Department of Pediatrics, University of Utah School of Medicine, Salt Lake City, Utah.
Birth Defects Res A Clin Mol Teratol. 2015 Jun;103(6):544-53. doi: 10.1002/bdra.23375. Epub 2015 Apr 6.
Gastroschisis is a birth defect where loops of bowel are protruding from the abdominal wall at birth. Previous research has suggested that gastroschisis cases can occur in clusters. The objective of this study was to identify if there were areas of elevated gastroschisis risk using data from the National Birth Defects Prevention Study (NBDPS), 1997 through 2007.
We obtained data on cases (n = 371) through population-based birth defects surveillance systems in Arkansas, California, and Utah; controls (n = 2359) were selected from the same geographic areas as cases. Mothers were interviewed on demographic information and exposures during pregnancy, including residential history. We used first trimester maternal addresses and generalized additive models to create a continuous map surface of odds ratios (OR) by smoothing over latitude and longitude. Permutation tests were used to assess whether location of maternal residence was important and identify locations with statistically significant ORs.

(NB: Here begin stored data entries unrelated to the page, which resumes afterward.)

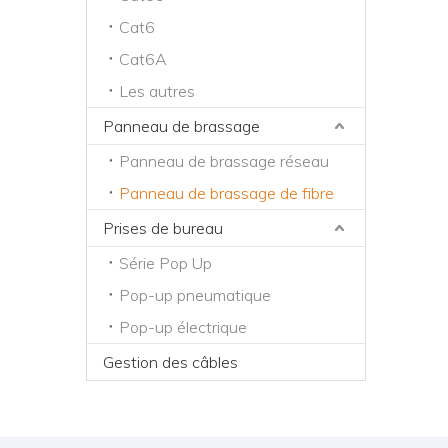
Cat6
Cat6A
Les autres
Panneau de brassage
Panneau de brassage réseau
Panneau de brassage de fibre
Prises de bureau
Série Pop Up
Pop-up pneumatique
Pop-up électrique
Gestion des câbles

In Arkansas, adjusted ORs in the southwest corner were 2.0 and the global deviance was not statistically significant (p-value: 0.57). Adjusted ORs for California indicated areas of increased risk with ORs 1.3 (p-value: 0.34). In Utah, the adjusted ORs were elevated (OR: 2.4) in the south-eastern corner of the study area (p-value: 0.34).
The results of this study, while not statistically significant, suggest there were spatial variations in gastroschisis births. We cannot rule out that these variations were due to edge effects or residual confounding.
腹裂是一种出生缺陷,即出生时肠袢从腹壁突出。先前的研究表明,腹裂病例可能呈聚集性发生。本研究的目的是利用1997年至2007年全国出生缺陷预防研究(NBDPS)的数据,确定是否存在腹裂风险升高的区域。
我们通过阿肯色州、加利福尼亚州和犹他州基于人群的出生缺陷监测系统获得了病例数据(n = 371);对照(n = 2359)从与病例相同的地理区域中选取。对母亲进行了关于人口统计学信息和孕期暴露情况的访谈,包括居住史。我们使用孕早期母亲的住址和广义相加模型,通过对纬度和经度进行平滑处理,创建了优势比(OR)的连续地图表面。使用置换检验来评估母亲居住地的位置是否重要,并确定具有统计学显著OR值的位置。
在阿肯色州,西南角的调整后OR为2.0,全局偏差无统计学意义(p值:0.57)。加利福尼亚州的调整后OR表明存在风险增加的区域,OR为1.3(p值:0.34)。在犹他州,研究区域东南角的调整后OR升高(OR:2.4)(p值:0.34)。
本研究结果虽无统计学意义,但表明腹裂出生存在空间差异。我们不能排除这些差异是由于边缘效应或残余混杂因素导致的。